No matter which of the alphabet soup of government agencies the poultry industry is dealing with, EPA, USDA FSIS, or OSHA, the message seems to be the same, cooperation is out and enforcement is in. Articles and columns in this issue emphasize that the Obama administration and the current Congress are working overtime to adopt more legislation and regulations and to put more of the focus of agencies like FSIS and OSHA on enforcement. It is unfortunate that programs like OSHA’s Voluntary Protective Program (VPP) will receive less emphasis and instead, the agency will focus its bigger budget on inspection and enforcement.

Everyone in the poultry industry wants the food they eat to be safe and wholesome, the air we breathe and water we drink to be clean, and the place that we work to be safe. Each and every one of us wants to be able to go home safely from our jobs at the end of the day, and we also wish this for all of our coworkers and employees. In spite of this, there will be some bad actors in every industry, and that’s why we have regulatory agencies.

Regulator’s role

I recognize that a portion of the job of these regulatory agencies is to be on the look out for companies that are skirting the rules and are not protecting the environment, public health or their workers’ safety. But, the majority of firms are trying to do the right things and regulatory agencies can help to play a role improving performance at these firms, not just policing the bad actors.

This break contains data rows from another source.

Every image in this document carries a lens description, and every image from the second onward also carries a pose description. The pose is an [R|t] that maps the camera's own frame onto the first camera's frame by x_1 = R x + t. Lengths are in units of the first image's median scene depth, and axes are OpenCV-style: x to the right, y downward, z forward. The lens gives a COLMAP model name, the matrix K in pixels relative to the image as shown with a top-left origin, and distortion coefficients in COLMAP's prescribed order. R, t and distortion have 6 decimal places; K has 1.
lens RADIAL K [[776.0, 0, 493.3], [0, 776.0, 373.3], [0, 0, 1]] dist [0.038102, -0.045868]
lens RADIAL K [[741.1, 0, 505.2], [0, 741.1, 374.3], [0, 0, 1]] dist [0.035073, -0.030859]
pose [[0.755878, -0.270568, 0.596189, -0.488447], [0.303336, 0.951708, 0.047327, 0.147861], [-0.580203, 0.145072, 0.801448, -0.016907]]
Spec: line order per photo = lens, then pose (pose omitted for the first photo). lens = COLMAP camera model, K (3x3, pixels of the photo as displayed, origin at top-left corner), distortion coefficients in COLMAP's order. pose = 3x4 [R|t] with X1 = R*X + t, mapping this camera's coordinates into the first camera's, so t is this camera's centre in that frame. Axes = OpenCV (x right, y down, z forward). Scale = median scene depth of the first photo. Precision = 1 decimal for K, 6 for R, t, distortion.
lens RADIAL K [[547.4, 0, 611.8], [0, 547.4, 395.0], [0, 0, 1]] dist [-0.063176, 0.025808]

Two poultry companies that are heavily engaged in the VPP program, Butterball LLC and Cargill, Inc., were featured in the March WATT PoultryUSA. The development of these two turkey companies’ safety programs was certainly aided by participation in VPP. Increasing emphasis on enforcement may help OSHA find the small percentage of companies in an industry that are true bad actors, but my guess is that it won’t improve safety in the majority of the industry that is already trying to do the right thing.

Big payback


Programs like VPP leverage a small amount of government funding and manpower to achieve big results by enlisting the expertise of other VPP participants to do auditing of plants that are trying to attain VPP status. These volunteer auditors, in addition to helping out the facilities that they audit, pickup ideas on these audits that they can bring back and use in their own facilities. Work places are made safer, workman’s compensation costs go down, employees are healthier and no one pays a fine or gets threatened with a jail term.

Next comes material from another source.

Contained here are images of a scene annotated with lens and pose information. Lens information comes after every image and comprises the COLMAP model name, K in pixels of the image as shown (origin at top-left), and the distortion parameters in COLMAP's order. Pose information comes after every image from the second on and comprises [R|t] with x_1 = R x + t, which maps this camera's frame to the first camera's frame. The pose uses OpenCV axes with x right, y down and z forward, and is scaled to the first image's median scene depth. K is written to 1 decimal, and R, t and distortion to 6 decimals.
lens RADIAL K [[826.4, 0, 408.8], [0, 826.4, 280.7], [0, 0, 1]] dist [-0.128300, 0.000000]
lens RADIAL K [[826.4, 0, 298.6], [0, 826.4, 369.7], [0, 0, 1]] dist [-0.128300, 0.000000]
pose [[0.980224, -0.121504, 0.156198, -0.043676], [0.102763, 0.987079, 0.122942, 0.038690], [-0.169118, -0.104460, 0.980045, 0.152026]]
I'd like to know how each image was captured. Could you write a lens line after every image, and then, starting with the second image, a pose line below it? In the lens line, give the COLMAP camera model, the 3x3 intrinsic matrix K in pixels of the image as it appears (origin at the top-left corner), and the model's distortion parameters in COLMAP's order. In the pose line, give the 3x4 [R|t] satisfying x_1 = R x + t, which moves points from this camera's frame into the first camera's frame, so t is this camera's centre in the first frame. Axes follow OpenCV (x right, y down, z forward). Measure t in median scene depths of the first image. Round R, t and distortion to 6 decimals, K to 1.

In my experience, the carrot gets a lot more results than does the stick. At some point, the mule starts thinking he is going to get hit whether he moves or not, so why not just stand there and see what happens. People behave a lot more like mules than some regulators think.

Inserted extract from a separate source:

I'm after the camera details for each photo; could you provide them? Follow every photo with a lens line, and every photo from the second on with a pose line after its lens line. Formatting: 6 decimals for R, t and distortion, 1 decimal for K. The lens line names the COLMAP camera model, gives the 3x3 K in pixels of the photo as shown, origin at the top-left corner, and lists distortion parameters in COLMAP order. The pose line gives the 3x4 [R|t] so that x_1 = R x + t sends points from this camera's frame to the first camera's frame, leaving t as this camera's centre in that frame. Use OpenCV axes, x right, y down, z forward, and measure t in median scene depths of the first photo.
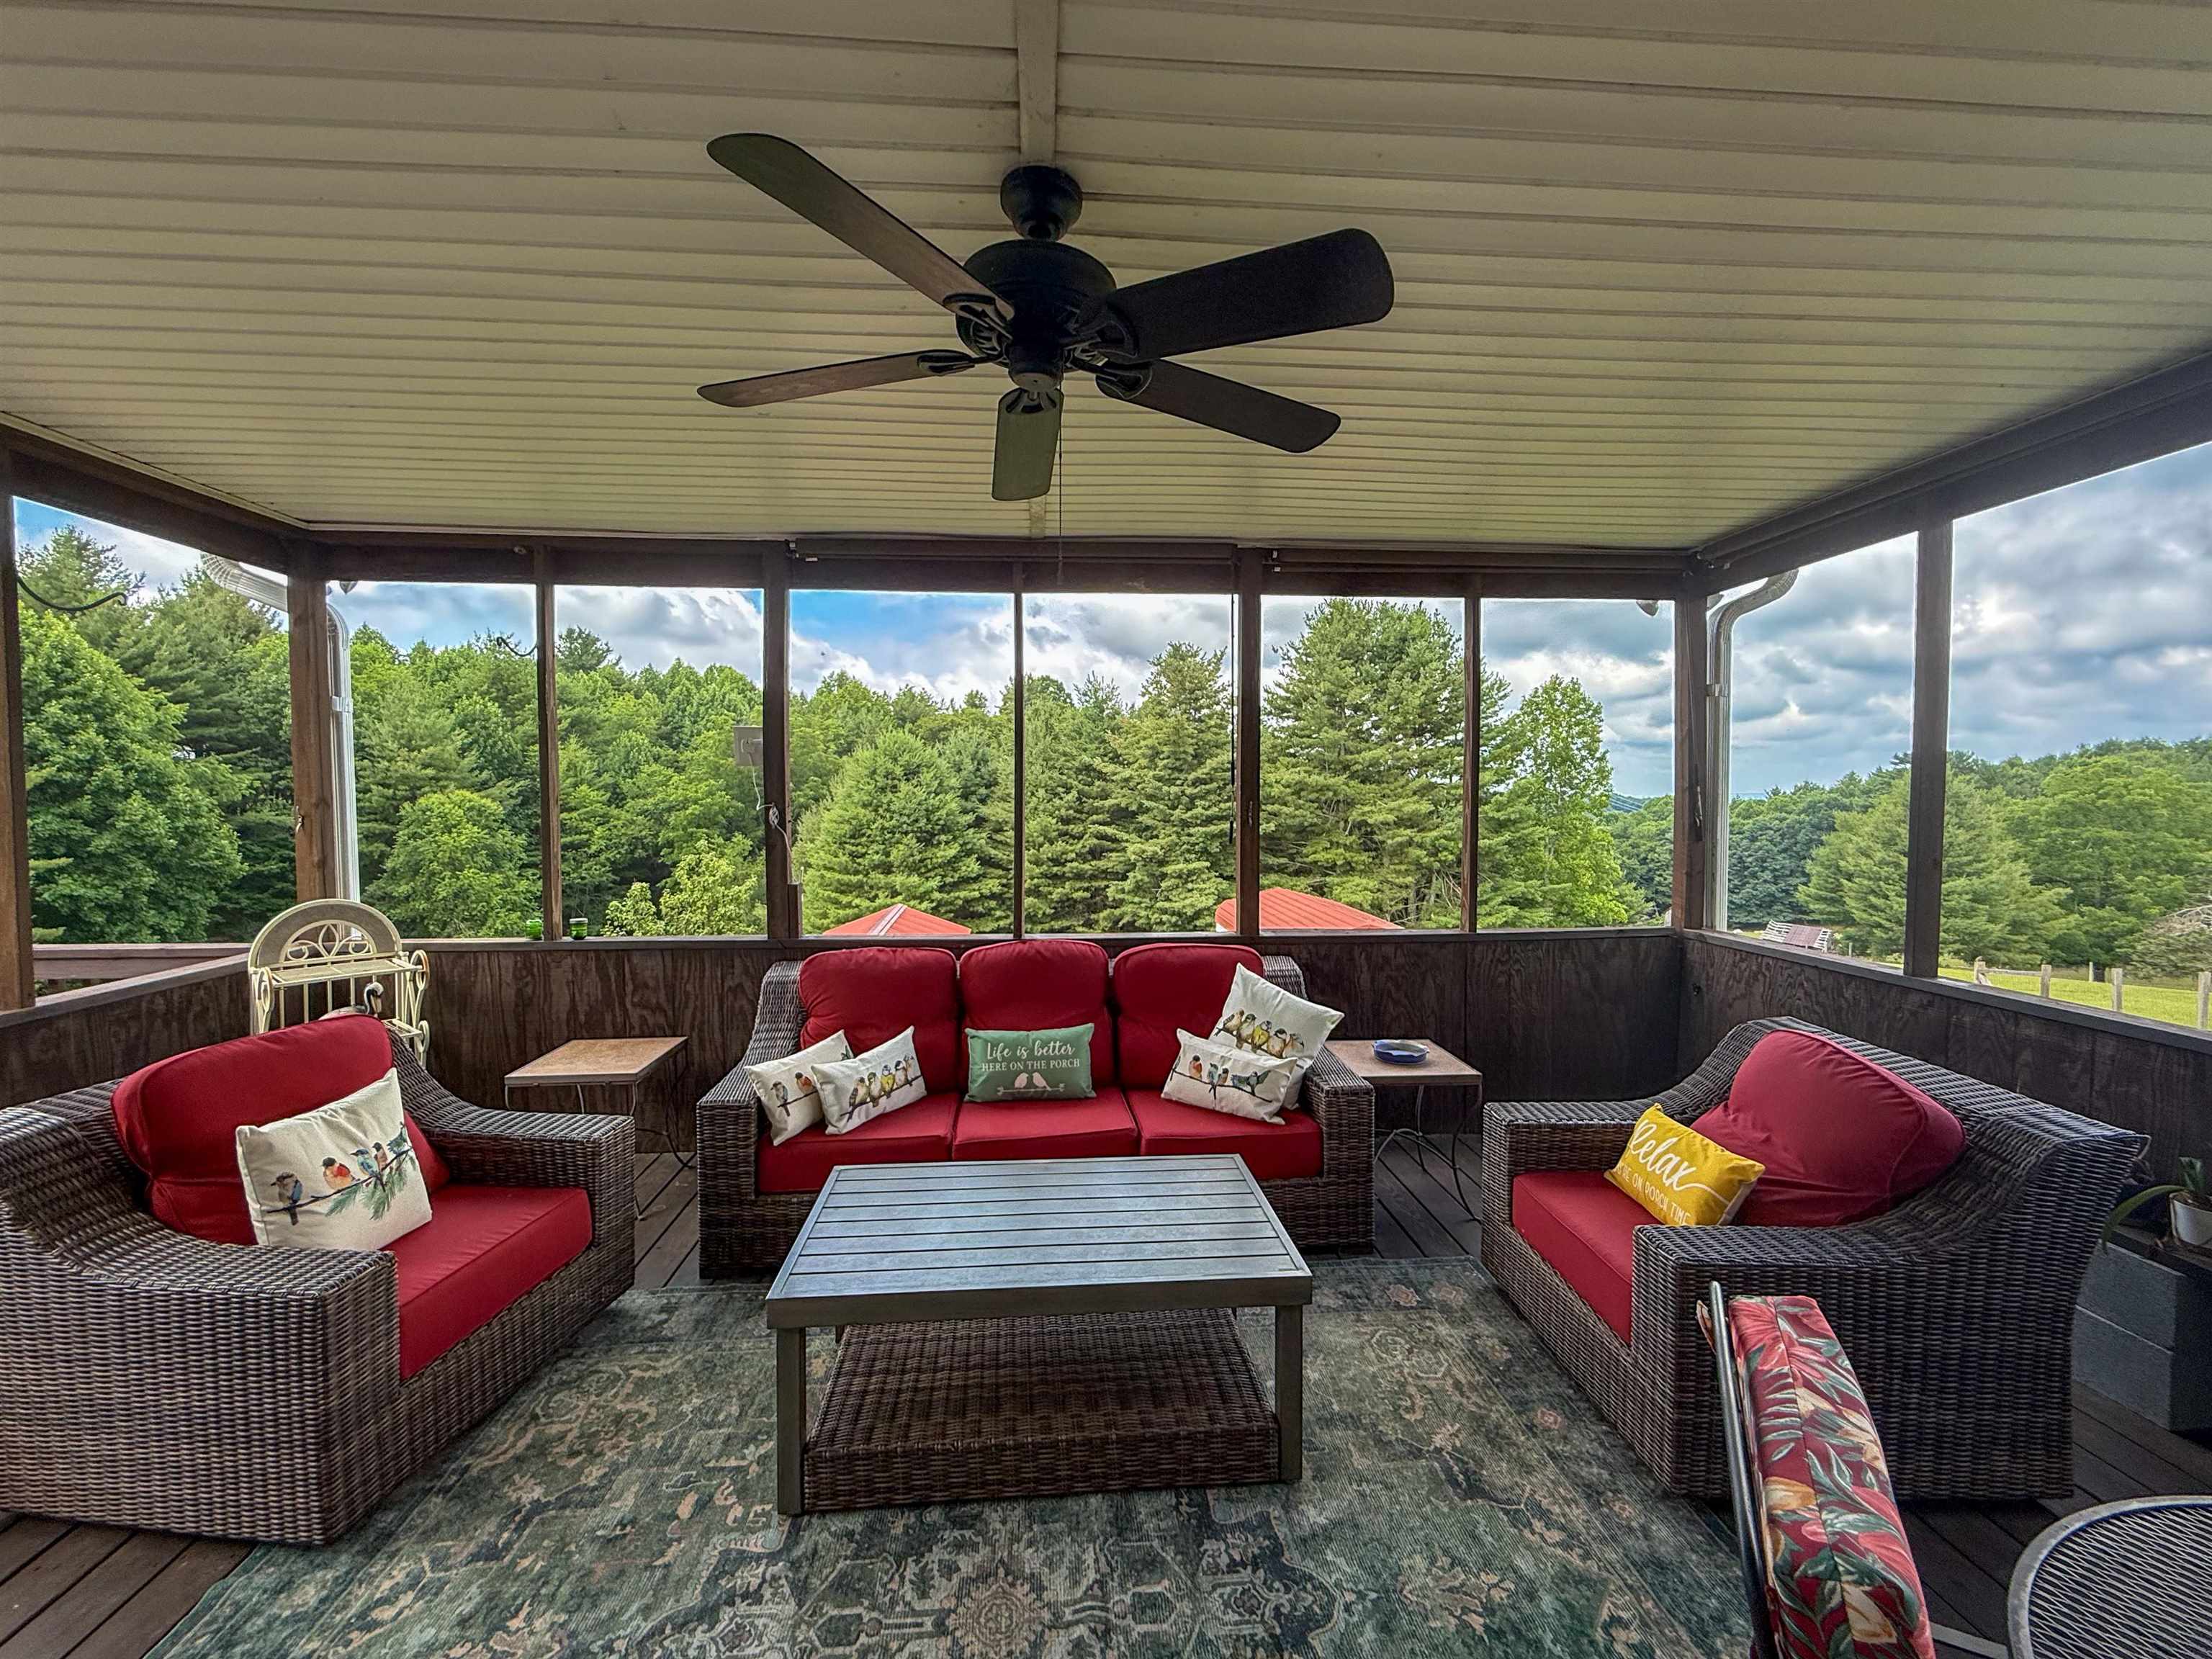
lens RADIAL K [[899.7, 0, 1104.5], [0, 899.7, 828.3], [0, 0, 1]] dist [-0.000010, -0.000420]
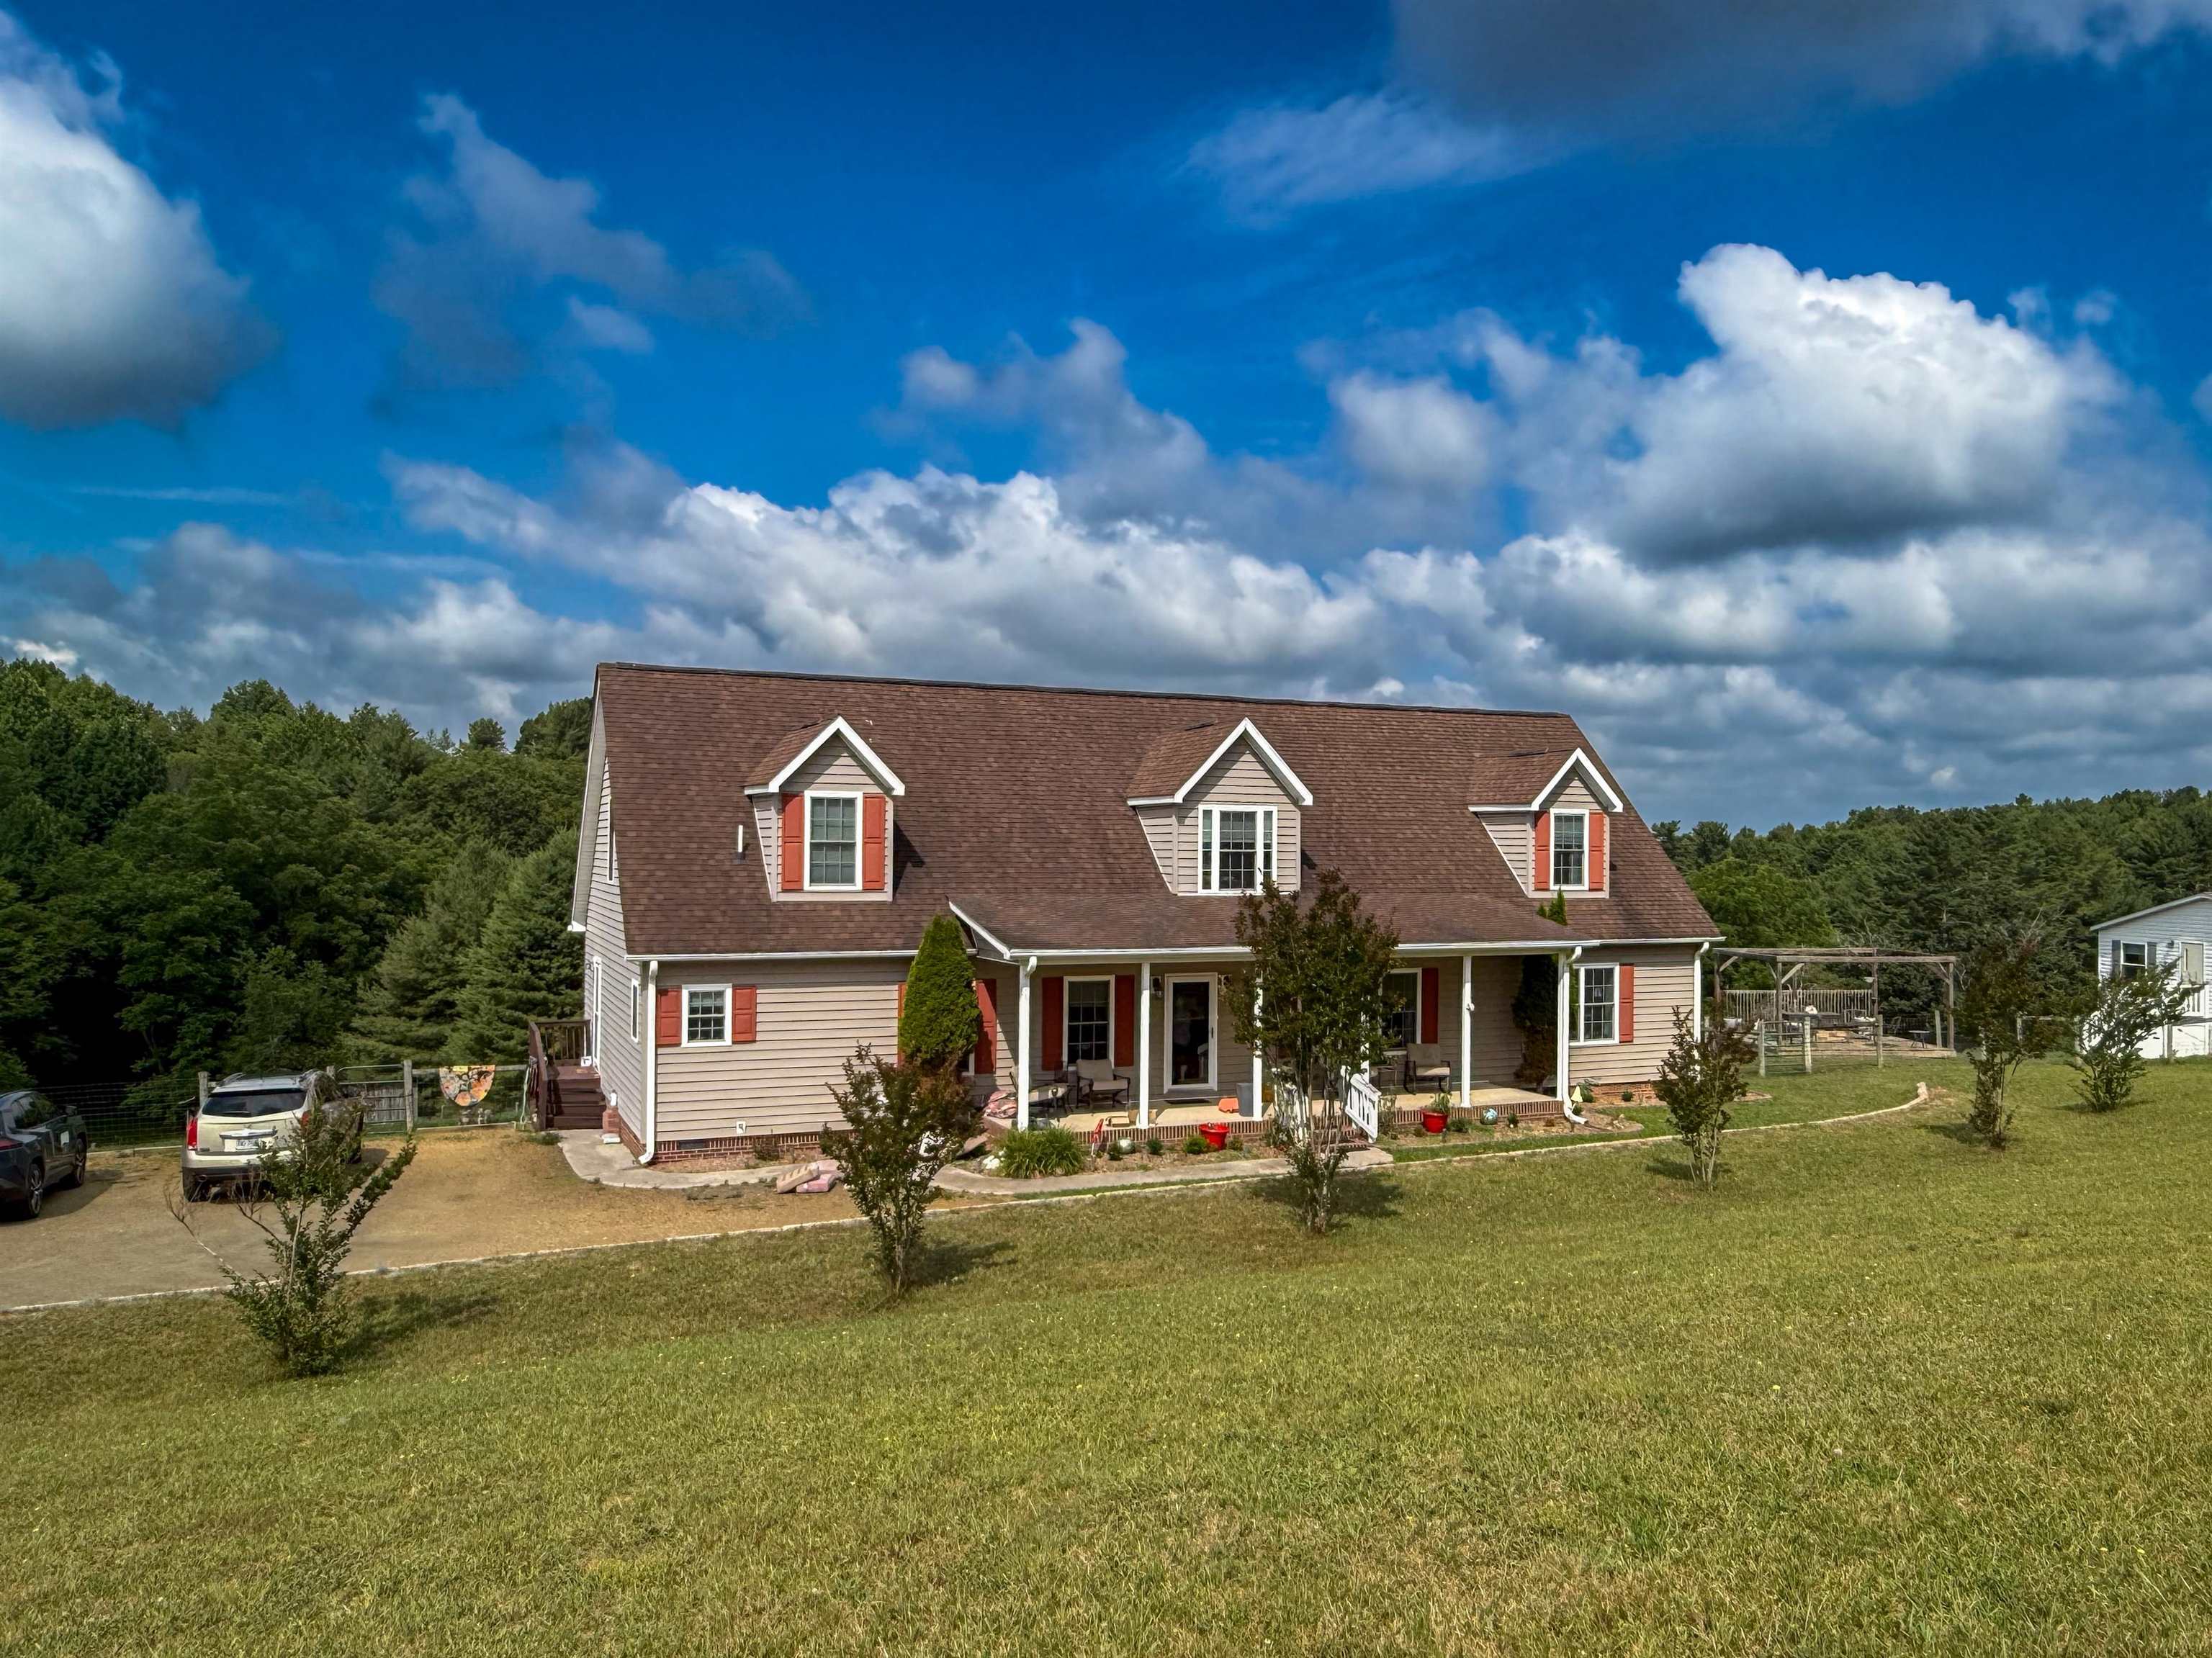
lens RADIAL K [[1649.1, 0, 1110.2], [0, 1649.1, 836.3], [0, 0, 1]] dist [-0.000806, 0.009645]
pose [[0.945873, 0.008385, 0.324430, -0.257978], [0.005171, 0.999150, -0.040899, -0.031190], [-0.324497, 0.040363, 0.945025, -0.719640]]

So why is there all of this the saber rattling coming out of Washington and provocative statements about there being a “new sheriff in town?” I realize that the new administration and the Democrat majority in Congress have constituencies that they need to placate, but does anyone believe that tough rhetoric is going to improve anything? Fear of inspection and possible fines don’t drive continuous improvement.

The U.S. poultry industry will continue to change, innovate and improve, with or without the help of regulatory agencies. Cooperative efforts to improve worker safety and food safety will continue within the industry’s trade associations. Rhetoric aside, progress will be swifter if government agencies continue to engage industry in a cooperative manner.


This is my last column for WATT PoultryUSA. I have enjoyed having the opportunity over the last nine years to bring you stories about the people, technologies and companies that have made the U.S. broiler and turkey industries the envy of the rest of the world. I trust that the growing regulatory burden in this country will not be the beginning of the end of the industry’s long-running success story.